→ **Raw data**

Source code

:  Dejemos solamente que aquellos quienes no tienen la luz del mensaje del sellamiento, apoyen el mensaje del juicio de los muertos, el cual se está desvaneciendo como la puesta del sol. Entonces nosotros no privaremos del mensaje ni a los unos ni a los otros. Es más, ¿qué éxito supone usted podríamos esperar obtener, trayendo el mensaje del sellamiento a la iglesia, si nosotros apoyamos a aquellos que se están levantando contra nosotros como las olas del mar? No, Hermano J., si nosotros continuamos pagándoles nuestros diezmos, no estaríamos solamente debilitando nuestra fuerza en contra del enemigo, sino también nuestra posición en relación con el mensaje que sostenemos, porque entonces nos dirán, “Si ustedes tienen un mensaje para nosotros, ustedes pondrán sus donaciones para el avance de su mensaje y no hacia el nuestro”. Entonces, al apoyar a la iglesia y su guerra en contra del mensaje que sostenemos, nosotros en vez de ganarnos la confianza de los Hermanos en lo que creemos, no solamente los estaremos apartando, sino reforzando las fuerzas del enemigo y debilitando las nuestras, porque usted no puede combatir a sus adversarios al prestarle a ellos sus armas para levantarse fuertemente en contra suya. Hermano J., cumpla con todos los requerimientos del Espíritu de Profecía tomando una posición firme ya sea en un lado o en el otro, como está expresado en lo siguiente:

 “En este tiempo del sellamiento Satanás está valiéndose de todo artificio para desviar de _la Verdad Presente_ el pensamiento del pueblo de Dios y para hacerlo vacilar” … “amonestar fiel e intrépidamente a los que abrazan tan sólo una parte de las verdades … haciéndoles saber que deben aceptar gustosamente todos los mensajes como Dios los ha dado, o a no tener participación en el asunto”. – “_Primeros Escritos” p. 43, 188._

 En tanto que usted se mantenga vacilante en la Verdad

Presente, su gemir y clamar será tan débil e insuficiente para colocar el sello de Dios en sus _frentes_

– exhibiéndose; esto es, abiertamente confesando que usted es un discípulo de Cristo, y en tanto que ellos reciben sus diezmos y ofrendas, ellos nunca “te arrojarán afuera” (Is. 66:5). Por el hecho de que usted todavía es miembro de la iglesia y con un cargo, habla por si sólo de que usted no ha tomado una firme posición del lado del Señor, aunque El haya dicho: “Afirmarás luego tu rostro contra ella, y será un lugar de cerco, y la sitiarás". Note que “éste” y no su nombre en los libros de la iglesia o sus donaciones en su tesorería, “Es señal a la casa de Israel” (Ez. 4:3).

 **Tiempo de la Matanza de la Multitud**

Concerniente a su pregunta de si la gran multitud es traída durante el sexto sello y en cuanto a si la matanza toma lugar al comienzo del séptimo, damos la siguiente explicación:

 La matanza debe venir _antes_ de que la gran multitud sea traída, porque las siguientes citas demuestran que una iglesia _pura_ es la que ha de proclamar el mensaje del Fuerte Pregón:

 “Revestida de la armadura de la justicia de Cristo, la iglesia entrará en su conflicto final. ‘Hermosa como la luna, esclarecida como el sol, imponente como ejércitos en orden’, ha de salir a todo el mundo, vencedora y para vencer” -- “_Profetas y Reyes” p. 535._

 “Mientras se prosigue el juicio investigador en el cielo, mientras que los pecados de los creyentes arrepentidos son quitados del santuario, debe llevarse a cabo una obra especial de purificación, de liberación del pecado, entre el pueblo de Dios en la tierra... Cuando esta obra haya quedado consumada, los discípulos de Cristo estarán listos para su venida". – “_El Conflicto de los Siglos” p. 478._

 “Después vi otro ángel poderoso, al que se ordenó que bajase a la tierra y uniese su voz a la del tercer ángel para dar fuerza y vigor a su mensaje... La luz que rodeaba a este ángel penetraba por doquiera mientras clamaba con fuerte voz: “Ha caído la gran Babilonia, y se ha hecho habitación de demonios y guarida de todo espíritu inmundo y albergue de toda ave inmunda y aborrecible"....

→ **Exercise description**
Copy the text of every item above verbatim, keeping each line and character unchanged.

→ **Your response**
Source code

:  Dejemos solamente que aquellos quienes no tienen la luz del mensaje del sellamiento, apoyen el mensaje del juicio de los muertos, el cual se está desvaneciendo como la puesta del sol. Entonces nosotros no privaremos del mensaje ni a los unos ni a los otros. Es más, ¿qué éxito supone usted podríamos esperar obtener, trayendo el mensaje del sellamiento a la iglesia, si nosotros apoyamos a aquellos que se están levantando contra nosotros como las olas del mar? No, Hermano J., si nosotros continuamos pagándoles nuestros diezmos, no estaríamos solamente debilitando nuestra fuerza en contra del enemigo, sino también nuestra posición en relación con el mensaje que sostenemos, porque entonces nos dirán, “Si ustedes tienen un mensaje para nosotros, ustedes pondrán sus donaciones para el avance de su mensaje y no hacia el nuestro”. Entonces, al apoyar a la iglesia y su guerra en contra del mensaje que sostenemos, nosotros en vez de ganarnos la confianza de los Hermanos en lo que creemos, no solamente los estaremos apartando, sino reforzando las fuerzas del enemigo y debilitando las nuestras, porque usted no puede combatir a sus adversarios al prestarle a ellos sus armas para levantarse fuertemente en contra suya. Hermano J., cumpla con todos los requerimientos del Espíritu de Profecía tomando una posición firme ya sea en un lado o en el otro, como está expresado en lo siguiente:

 “En este tiempo del sellamiento Satanás está valiéndose de todo artificio para desviar de _la Verdad Presente_ el pensamiento del pueblo de Dios y para hacerlo vacilar” … “amonestar fiel e intrépidamente a los que abrazan tan sólo una parte de las verdades … haciéndoles saber que deben aceptar gustosamente todos los mensajes como Dios los ha dado, o a no tener participación en el asunto”. – “_Primeros Escritos” p. 43, 188._

 En tanto que usted se mantenga vacilante en la Verdad

Presente, su gemir y clamar será tan débil e insuficiente para colocar el sello de Dios en sus _frentes_

– exhibiéndose; esto es, abiertamente confesando que usted es un discípulo de Cristo, y en tanto que ellos reciben sus diezmos y ofrendas, ellos nunca “te arrojarán afuera” (Is. 66:5). Por el hecho de que usted todavía es miembro de la iglesia y con un cargo, habla por si sólo de que usted no ha tomado una firme posición del lado del Señor, aunque El haya dicho: “Afirmarás luego tu rostro contra ella, y será un lugar de cerco, y la sitiarás". Note que “éste” y no su nombre en los libros de la iglesia o sus donaciones en su tesorería, “Es señal a la casa de Israel” (Ez. 4:3).

 **Tiempo de la Matanza de la Multitud**

Concerniente a su pregunta de si la gran multitud es traída durante el sexto sello y en cuanto a si la matanza toma lugar al comienzo del séptimo, damos la siguiente explicación:

 La matanza debe venir _antes_ de que la gran multitud sea traída, porque las siguientes citas demuestran que una iglesia _pura_ es la que ha de proclamar el mensaje del Fuerte Pregón:

 “Revestida de la armadura de la justicia de Cristo, la iglesia entrará en su conflicto final. ‘Hermosa como la luna, esclarecida como el sol, imponente como ejércitos en orden’, ha de salir a todo el mundo, vencedora y para vencer” -- “_Profetas y Reyes” p. 535._

 “Mientras se prosigue el juicio investigador en el cielo, mientras que los pecados de los creyentes arrepentidos son quitados del santuario, debe llevarse a cabo una obra especial de purificación, de liberación del pecado, entre el pueblo de Dios en la tierra... Cuando esta obra haya quedado consumada, los discípulos de Cristo estarán listos para su venida". – “_El Conflicto de los Siglos” p. 478._

 “Después vi otro ángel poderoso, al que se ordenó que bajase a la tierra y uniese su voz a la del tercer ángel para dar fuerza y vigor a su mensaje... La luz que rodeaba a este ángel penetraba por doquiera mientras clamaba con fuerte voz: “Ha caído la gran Babilonia, y se ha hecho habitación de demonios y guarida de todo espíritu inmundo y albergue de toda ave inmunda y aborrecible"....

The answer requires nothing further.